Network Architecture

The Imperium network is divided into a private local network and a secure cloud-to-local tunnel, establishing the "Pomerium" boundary.

Local Network (Pomerium)

The core local servers operate on a subnet with static IP addresses assigned by the router.

File sharing between these nodes will be handled by a Network File System (NFS) hosted on Torta.

Secure VPN Tunnel (Aquaeductus)

A point-to-point WireGuard VPN provides a secure, encrypted tunnel between the public cloud and the private local network.

  • Purpose: Allows `aqua_datum` (raw data) to be transferred securely from Latium to Torta.
  • Endpoint: The tunnel's public endpoint is the home network's public IP, with UDP port forwarded to Torta.

Data Pipeline Workflow

The pipeline operates in a continuous, automated loop orchestrated primarily by Roma.

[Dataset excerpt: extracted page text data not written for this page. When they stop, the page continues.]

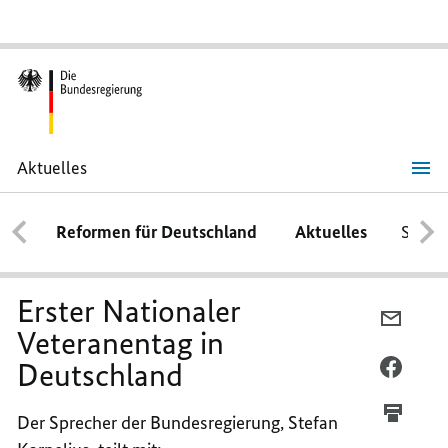
Aktuelles
Erster
Nationaler
Veteranentag
Reformen für Deutschland
Aktuelles
Schwe
in
Deutschland
Erster Nationaler
PER
Veteranentag in
E-
Deutschland
MAIL
PER
TEILEN
FACEB
ERSTE
TEILEN
Der Sprecher der Bundesregierung, Stefan
NATIO
ERSTE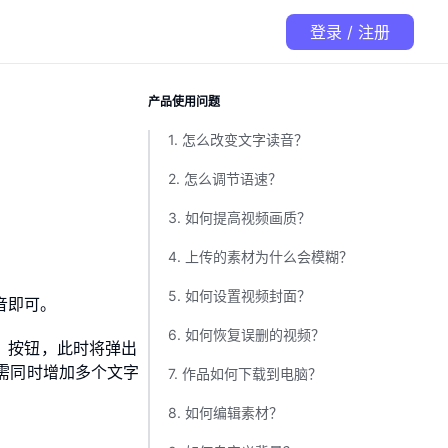
登录 / 注册
产品使用问题
1. 怎么改变文字读音？
2. 怎么调节语速？
3. 如何提高视频画质？
4. 上传的素材为什么会模糊？
5. 如何设置视频封面？
音即可。
6. 如何恢复误删的视频？
音】按钮，此时将弹出注音输入框，您在此处输入拼音
需同时增加多个文字的注音，需用空格间隔开每个单
7. 作品如何下载到电脑？
8. 如何编辑素材？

  1. Data Collection (Castra): A scheduled script or containerized agent on Latium queries an external API. The raw data (`aqua_datum`) is collected.
  2. Secure Transport (Aquaeductus): The `Salii` system on Latium transfers the `aqua_datum` through the secure WireGuard tunnel to the first external hard drive on Torta.
  3. Processing Dispatch: A script on Roma continuously monitors the raw data drive on Torta. When new `aqua_datum` is detected, it initiates the processing phase.
  4. Compute & Processing: Roma handles standard data parsing. For tasks requiring significant parallel processing, Roma dispatches the job to Horreum. Both nodes work with data stored on Torta via NFS. Processed data (`grana_datum`) is written to the second external hard drive on Torta.
  5. Data Publication: The `Cubile` system, containing the pywikibots, runs on Latium inside the secure Pomerium zone. It accesses the `grana_datum` from Torta and uses it to update the OodaWiki server.